Set of tasks:
**1.** Using the Closest Common Ancestors problem statement, answer these:
(a) What is the memory limit?
(b) What is the largest number of vertices a tree can have?
(c) Which white-space characters may be used freely in the input?
**2.** In the Closest Common Ancestors problem statement, take the part that opens with the words "Time Limit: 2000MS" and closes with "are 2 and 5)", switch "program" to "routine", and write that part out again.

Text provided:
* Start *
POJ 题目1470 Closest Common Ancestors(LCA)

Closest Common Ancestors

Time Limit: 2000MS   Memory Limit: 10000K
Total Submissions: 16671   Accepted: 5319

Description

Write a program that takes as input a rooted tree and a list of pairs of vertices. For each pair (u,v) the program determines the closest common ancestor of u and v in the tree. The closest common ancestor of two nodes u and v
is the node w that is an ancestor of both u and v and has the greatest depth in the tree. A node can be its own ancestor (for example in Figure 1 the ancestors of node 2 are 2 and 5)

Input

The data set, which is read from a the std input, starts with the tree description, in the form:

nr_of_vertices

vertex:(nr_of_successors) successor1 successor2 ... successorn

...

where vertices are represented as integers from 1 to n ( n <= 900 ). The tree description is followed by a list of pairs of vertices, in the form:

nr_of_pairs

(u v) (x y) ...

The input file contents several data sets (at least one).

Note that white-spaces (tabs, spaces and line breaks) can be used freely in the input.
* End *
Material:
* Start *
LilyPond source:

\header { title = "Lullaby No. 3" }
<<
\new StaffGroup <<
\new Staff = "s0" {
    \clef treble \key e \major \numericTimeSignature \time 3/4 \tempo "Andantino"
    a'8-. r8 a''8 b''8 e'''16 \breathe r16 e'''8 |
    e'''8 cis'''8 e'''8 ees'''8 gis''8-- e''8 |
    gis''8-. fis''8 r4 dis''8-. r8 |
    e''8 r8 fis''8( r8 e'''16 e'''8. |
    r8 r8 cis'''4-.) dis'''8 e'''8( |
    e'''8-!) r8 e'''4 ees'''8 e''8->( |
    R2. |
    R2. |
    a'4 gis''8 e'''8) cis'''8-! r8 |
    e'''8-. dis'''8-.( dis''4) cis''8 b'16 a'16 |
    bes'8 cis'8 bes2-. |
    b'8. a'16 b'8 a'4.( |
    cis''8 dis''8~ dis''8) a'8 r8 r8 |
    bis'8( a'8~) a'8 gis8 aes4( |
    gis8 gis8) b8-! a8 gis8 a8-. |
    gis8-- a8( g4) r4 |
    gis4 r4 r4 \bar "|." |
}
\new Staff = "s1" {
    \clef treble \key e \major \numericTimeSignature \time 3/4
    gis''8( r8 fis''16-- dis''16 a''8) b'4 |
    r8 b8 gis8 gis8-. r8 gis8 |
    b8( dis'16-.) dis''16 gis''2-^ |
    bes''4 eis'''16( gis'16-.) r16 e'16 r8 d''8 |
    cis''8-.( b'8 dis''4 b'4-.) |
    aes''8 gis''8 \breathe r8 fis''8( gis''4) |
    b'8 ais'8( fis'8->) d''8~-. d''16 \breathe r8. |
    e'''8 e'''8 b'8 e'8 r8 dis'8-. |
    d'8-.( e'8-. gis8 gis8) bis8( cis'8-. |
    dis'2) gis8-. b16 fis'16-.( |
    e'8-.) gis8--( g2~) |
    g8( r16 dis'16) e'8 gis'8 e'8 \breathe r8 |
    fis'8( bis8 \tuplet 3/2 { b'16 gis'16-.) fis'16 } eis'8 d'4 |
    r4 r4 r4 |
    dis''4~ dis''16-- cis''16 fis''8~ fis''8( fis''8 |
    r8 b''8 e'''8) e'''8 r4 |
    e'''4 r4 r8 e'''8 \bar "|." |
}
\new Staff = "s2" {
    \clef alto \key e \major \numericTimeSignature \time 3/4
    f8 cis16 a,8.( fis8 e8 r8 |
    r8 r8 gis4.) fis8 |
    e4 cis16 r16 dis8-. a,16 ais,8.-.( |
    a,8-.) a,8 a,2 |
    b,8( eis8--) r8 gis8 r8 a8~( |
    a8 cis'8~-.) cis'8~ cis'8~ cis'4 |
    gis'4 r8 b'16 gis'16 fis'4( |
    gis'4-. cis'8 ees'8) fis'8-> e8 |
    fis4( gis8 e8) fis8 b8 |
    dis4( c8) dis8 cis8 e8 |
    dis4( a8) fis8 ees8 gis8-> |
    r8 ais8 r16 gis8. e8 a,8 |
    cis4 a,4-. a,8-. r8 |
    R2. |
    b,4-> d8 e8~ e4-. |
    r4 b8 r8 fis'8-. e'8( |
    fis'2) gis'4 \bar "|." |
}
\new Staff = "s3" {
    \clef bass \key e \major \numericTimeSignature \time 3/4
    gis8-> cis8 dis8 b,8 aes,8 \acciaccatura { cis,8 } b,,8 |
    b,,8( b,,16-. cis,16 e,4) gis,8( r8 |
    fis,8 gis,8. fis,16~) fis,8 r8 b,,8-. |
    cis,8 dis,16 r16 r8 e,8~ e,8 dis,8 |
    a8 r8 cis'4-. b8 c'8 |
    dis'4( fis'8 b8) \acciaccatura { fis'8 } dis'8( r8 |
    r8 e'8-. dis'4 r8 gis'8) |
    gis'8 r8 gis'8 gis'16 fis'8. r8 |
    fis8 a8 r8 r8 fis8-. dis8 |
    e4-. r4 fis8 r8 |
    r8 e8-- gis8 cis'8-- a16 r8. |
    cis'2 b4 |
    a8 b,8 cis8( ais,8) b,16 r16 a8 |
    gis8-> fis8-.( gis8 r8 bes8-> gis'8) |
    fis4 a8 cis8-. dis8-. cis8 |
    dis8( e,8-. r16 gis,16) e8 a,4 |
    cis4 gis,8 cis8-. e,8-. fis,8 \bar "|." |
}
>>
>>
* End *
Expected responses:
**1.**
(a) 10000K
(b) 900
(c) Tabs, spaces and line breaks

**2.**
Time Limit: 2000MS   Memory Limit: 10000K
Total Submissions: 16671   Accepted: 5319

Description

Write a routine that takes as input a rooted tree and a list of pairs of vertices. For each pair (u,v) the routine determines the closest common ancestor of u and v in the tree. The closest common ancestor of two nodes u and v
is the node w that is an ancestor of both u and v and has the greatest depth in the tree. A node can be its own ancestor (for example in Figure 1 the ancestors of node 2 are 2 and 5)